Schlussmontage bei Koshi:
- BIP-Wachstum weit unter Erwartungen
- Ölpreis +40% seit Kriegsbeginn
- Inflation steigt — und das kommt noch von den Zöllen, vor dem Iran-Krieg
- Frau aus Pennsylvania (dreimal Trump gewählt): „Donald, your worthless pile of shit.”
Faktencheck
Bestätigt
Iran-Fatwa gegen Atomwaffen seit 2004 — Korrekt. Ajatollah Khamenei erließ ein religiöses Edikt (Fatwa) gegen die Entwicklung und den Einsatz von Nuklearwaffen. Dies ist öffentlich dokumentiert und von westlichen Geheimdiensten bekannt. Quelle: IAEA-Berichte, US-Intelligence-Assessments
Bestätigt
Gaddafi-Analogie — Historisch korrekt. Gaddafi gab 2003 sein Atomwaffenprogramm auf, wurde 2011 gestürzt und getötet. Diese Lektion ist in der Nonproliferationsforschung weithin diskutiert.
Bestätigt
Iran griff Qatar’s Raslafan-Gasanlage an — Bestätigt durch Qatar Energy, internationale Medien (März 2026).
Vereinfacht
„Iran hatte NIE Atombombe” — Streng genommen richtig zum Zeitpunkt. Aber: Iran hatte Anreicherungskapazitäten und war nach verschiedenen Schätzungen 6 Monate bis 2 Jahre von weaponizable Material entfernt. Die Fatwa macht die Entwicklung weniger wahrscheinlich, schließt sie nicht aus.
Vereinfacht
Trump-Post widerspricht eigenem Verteidigungsbeamten — Koshi stellt das als klaren Widerspruch dar. Möglicherweise gab es unterschiedliche Informationsstände oder taktische Kommunikation.
Verbindungen
→ Koshi Politik — Wer profitiert vom Iran-Krieg
Qatar-Angriff schließt den Kreis: Trump ließ sich von Qatar schmieren — und Qatar wurde trotzdem angegriffen.

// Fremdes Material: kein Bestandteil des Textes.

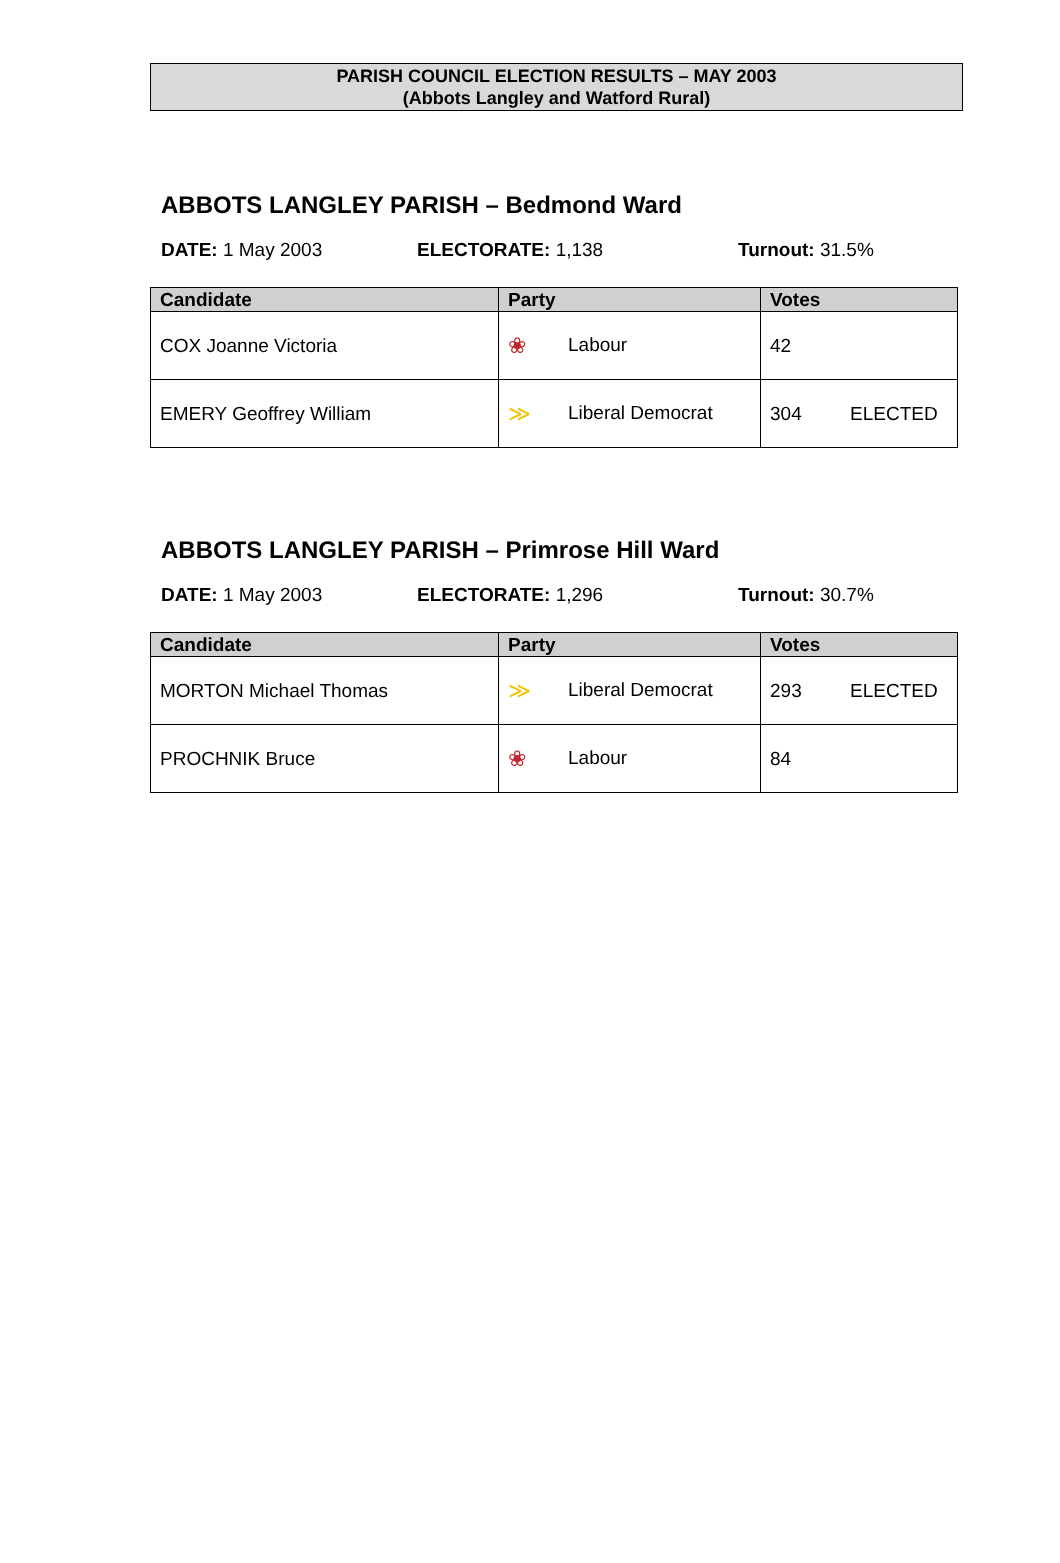PARISH COUNCIL ELECTION RESULTS – MAY 2003
(Abbots Langley and Watford Rural)
ABBOTS LANGLEY PARISH – Bedmond Ward
DATE: 1 May 2003 ELECTORATE: 1,138 Turnout: 31.5%
| Candidate | Party | Votes |
| --- | --- | --- |
| COX Joanne Victoria | ❀ Labour | 42 |
| EMERY Geoffrey William | ≫ Liberal Democrat | 304 ELECTED |
ABBOTS LANGLEY PARISH – Primrose Hill Ward
DATE: 1 May 2003 ELECTORATE: 1,296 Turnout: 30.7%
| Candidate | Party | Votes |
| --- | --- | --- |
| MORTON Michael Thomas | ≫ Liberal Democrat | 293 ELECTED |
| PROCHNIK Bruce | ❀ Labour | 84 |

→ Koshi Politik — MAGA 2.0: Die Geburt der desillusionisierten Basis
Nick Fuentes und Joe Kent verkörpern exakt das MAGA 2.0-Phänomen, das Koshi neun Tage zuvor beschrieben hatte.
→ MONITOR — Irankrieg und das Ende des Völkerrechts
Die Fatwa-Information war bekannt. Der Krieg wurde trotzdem geführt. Das ist das Völkerrechtsproblem, das MONITOR beschreibt: ein Angriffskrieg ohne tatsächliche Bedrohung.
→ Reinhard Heinisch — Verliert Trump den Iran-Krieg in Amerika
Heinisch: Trump verliert innenpolitisch — dieser Moment ist der Kulminationspunkt: selbst die eigene Wählergruppe (junge weiße Männer, Nick Fuentes) dreht sich gegen ihn.
→ Nachtsitzung — Trumps Machtbasis bricht zusammen
Biersky nutzt Nick Fuentes’ Abkehr als zentrales Beispiel für den Kollaps der Influencer-Ebene in seiner Pyramiden-Analyse — diese Note liefert die strukturelle Einordnung dieses Moments.